What bands or singers inspire you from that world?

Everything from Led Zeppelin, who's obviously a huge influence, to bands like Phoenix. They have a dance vibe but it's definitely a rock vibe too. And they have that crossover audience that's still indie-rock but people are over the world have their music on their iPods.

A band like Phoenix is really cool because they actually do a lot of electronic processing in the studio. And their live show is great, they're one of the few bands that I've seen that is better live than on the album.

On the live show side, I've seen you guys a few times now and there's definitely a certain energy that you bring, both to DJ sets and in the full production. Is there a particular mindset you have for that?

The general philosophy is that we're obviously fully electronic but we really like to bring the rock edge to our shows. And that's why we play with a live drummer and why we're bringing singers to our live shows. Heather Bright and SOFI are both performing with us at Red Rocks. So we really like to take music that is thought of as an in-the-club atmosphere and bring that to a rock arena and put on a rock type of energy. And that really shows through in our productions as well. We like to bounce around different styles but whether we're doing a dubstep track or an electro track, we like to give it that signature SAVOY sound.

You're booked for the Made in America Festival. Have you met Jay-Z?

I have not met Jay-Z, it was all done through our agency. But [laughs] we would all be stoked to say what's up to Jay-Z and maybe say hi to Beyonce if she's around.

So in the event he reads this article, we'll be sure to include that you are not opposed to meeting Jay-Z.

Yeah, exactly.

Going back to the live show, I spoke to Gray about using Ableton and tweaking stuff as you go along. Do you have any thoughts, as a group that likes to bring new elements to the show, about this controversy about "button pushing" and whether DJ'ing is an art?

I've obviously read up on all of that, and all of these guys are obviously very smart and successful for a reason. Some people want to DJ on CDJ's, some want to get more technical, and I don't know how much -- Your equipment doesn't limit you. Just because you're using CDJs or spinning records or using Ableton, there are always different levels. I just think that different people have different strengths, some people are just absolute geniuses in the studio, and they spend all this time on their productions and planning. We're making this song in the studio right now for the sole reason of translating that to the main arena. And we know if we do it like this, it's going to go off. A lot of people put so much effort and hours into the studio just so they can present it in a live context.

So for those people like David Guetta who is a brilliant studio musician who doesn't do that much stuff live? That doesn't bother me at all. Because being a part of both worlds, producing and DJ'ing, I know that he's not up there because his job is easy. He's put in so much work to get to that spot, and people like his music. And people like Deadmau5 who really want to take it to their live show and control live synths and crazy light fixtures -- that's his cup of tea. And we've always found ourselves somewhere in between those two.

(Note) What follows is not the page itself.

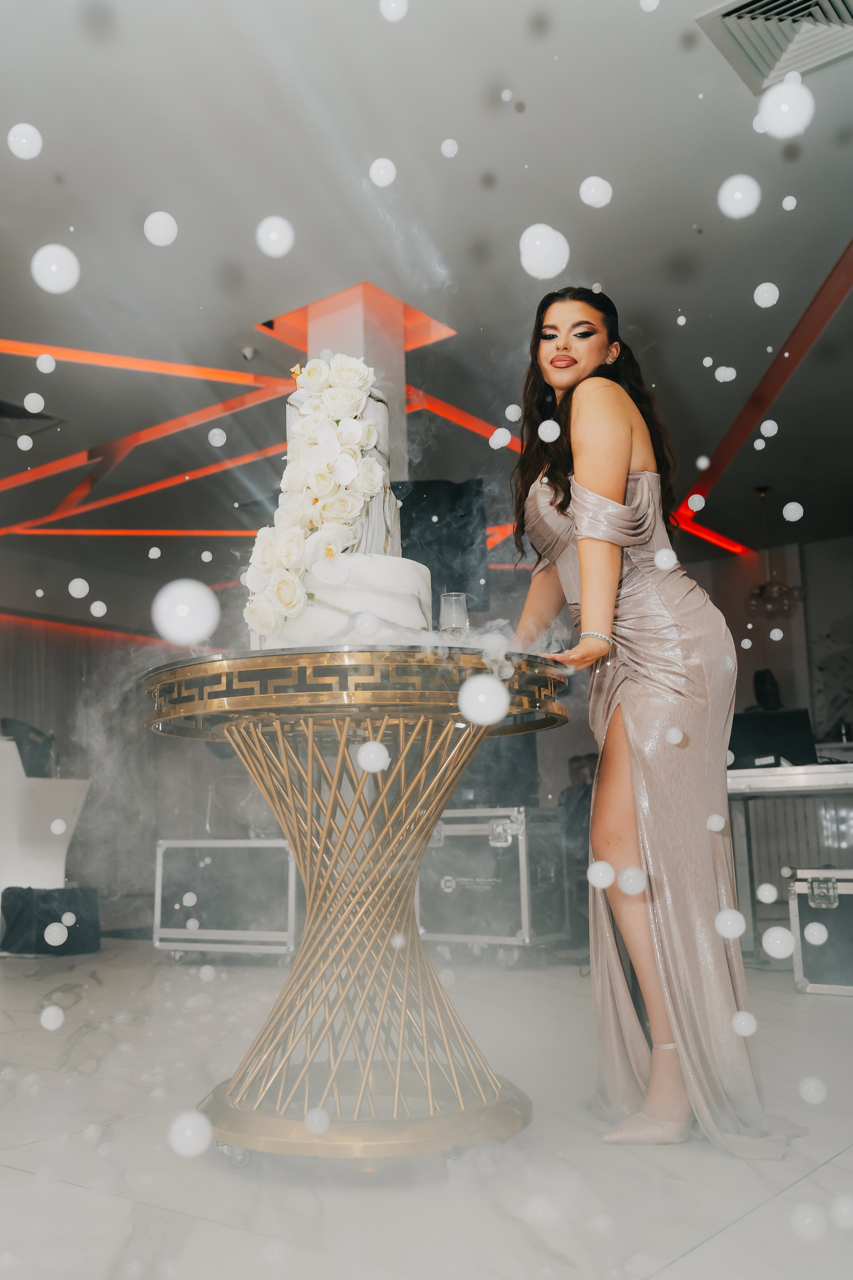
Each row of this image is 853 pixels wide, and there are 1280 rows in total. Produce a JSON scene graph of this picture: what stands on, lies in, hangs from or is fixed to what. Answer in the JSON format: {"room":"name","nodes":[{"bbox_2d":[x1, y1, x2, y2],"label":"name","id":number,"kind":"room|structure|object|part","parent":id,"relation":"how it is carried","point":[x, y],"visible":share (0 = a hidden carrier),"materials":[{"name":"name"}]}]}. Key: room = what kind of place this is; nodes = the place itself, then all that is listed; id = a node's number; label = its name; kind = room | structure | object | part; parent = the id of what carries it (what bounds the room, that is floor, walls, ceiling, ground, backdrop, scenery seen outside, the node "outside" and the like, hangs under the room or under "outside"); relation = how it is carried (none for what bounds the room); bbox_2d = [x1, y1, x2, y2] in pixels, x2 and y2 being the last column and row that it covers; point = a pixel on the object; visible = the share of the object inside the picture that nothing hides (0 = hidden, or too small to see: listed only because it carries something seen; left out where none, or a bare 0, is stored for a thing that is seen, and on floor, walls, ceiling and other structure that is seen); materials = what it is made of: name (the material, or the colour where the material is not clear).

We love to spend time in the studio and plan our sets in a way that we know we can control the energy a certain way. Sometimes if you go a bit too far with improvisation you can do something that is not as great as if you had spent some time planning. At the same time, you want to give a new experience every night for your fans, and we also like to keep ourselves entertained, so it's great to be able to change things. And it's great to have the live drummer and singers because the human element is great.

How did the Laidback Luke remix (of "We Are the Sun") come about?

He and Heather Bright are friends and sometimes people are just really nice. Luke is absolutely the man and Sander van Doorn and Spinnin' Records gave us a bunch of big support. Heather and Luke go back awhile and Luke just pretty much said he would do it. We're forever grateful. That was a really cool thing to be a part of.